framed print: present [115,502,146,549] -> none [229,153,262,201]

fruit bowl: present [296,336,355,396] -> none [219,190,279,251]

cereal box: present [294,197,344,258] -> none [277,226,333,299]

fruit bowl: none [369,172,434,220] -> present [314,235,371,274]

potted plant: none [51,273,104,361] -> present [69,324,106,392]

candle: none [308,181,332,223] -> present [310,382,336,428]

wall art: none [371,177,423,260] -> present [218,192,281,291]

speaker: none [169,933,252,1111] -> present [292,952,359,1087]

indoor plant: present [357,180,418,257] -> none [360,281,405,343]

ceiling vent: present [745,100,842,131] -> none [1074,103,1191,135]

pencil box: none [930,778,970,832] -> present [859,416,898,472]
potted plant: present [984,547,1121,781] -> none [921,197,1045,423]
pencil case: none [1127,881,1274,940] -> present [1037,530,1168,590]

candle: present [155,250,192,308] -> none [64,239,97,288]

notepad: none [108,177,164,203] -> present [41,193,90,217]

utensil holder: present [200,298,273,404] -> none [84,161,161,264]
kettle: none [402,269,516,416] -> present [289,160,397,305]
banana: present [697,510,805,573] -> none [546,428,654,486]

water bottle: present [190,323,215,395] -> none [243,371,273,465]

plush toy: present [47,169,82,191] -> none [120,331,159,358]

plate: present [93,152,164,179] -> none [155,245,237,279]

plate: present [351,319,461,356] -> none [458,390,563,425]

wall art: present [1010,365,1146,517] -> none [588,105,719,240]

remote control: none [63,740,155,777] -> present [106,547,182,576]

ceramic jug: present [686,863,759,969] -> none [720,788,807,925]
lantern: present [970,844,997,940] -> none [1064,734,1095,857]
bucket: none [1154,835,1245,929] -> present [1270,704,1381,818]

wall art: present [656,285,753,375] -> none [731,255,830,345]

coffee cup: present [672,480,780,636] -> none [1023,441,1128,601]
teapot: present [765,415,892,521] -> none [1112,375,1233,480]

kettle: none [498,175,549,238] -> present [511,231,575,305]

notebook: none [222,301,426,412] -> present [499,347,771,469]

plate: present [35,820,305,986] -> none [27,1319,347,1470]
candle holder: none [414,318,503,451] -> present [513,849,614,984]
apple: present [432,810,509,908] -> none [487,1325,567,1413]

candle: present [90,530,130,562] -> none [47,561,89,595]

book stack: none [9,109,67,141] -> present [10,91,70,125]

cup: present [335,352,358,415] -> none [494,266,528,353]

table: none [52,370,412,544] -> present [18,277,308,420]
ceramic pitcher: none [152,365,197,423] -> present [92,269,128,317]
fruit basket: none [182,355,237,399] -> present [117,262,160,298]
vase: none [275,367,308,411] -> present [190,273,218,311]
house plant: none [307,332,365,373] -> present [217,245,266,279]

________________________________________

— Exercise description —
Find the word "plant" in the records and pull out each line that has it.

— Problem solution —
potted plant: none [51,273,104,361] -> present [69,324,106,392]
indoor plant: present [357,180,418,257] -> none [360,281,405,343]
potted plant: present [984,547,1121,781] -> none [921,197,1045,423]
house plant: none [307,332,365,373] -> present [217,245,266,279]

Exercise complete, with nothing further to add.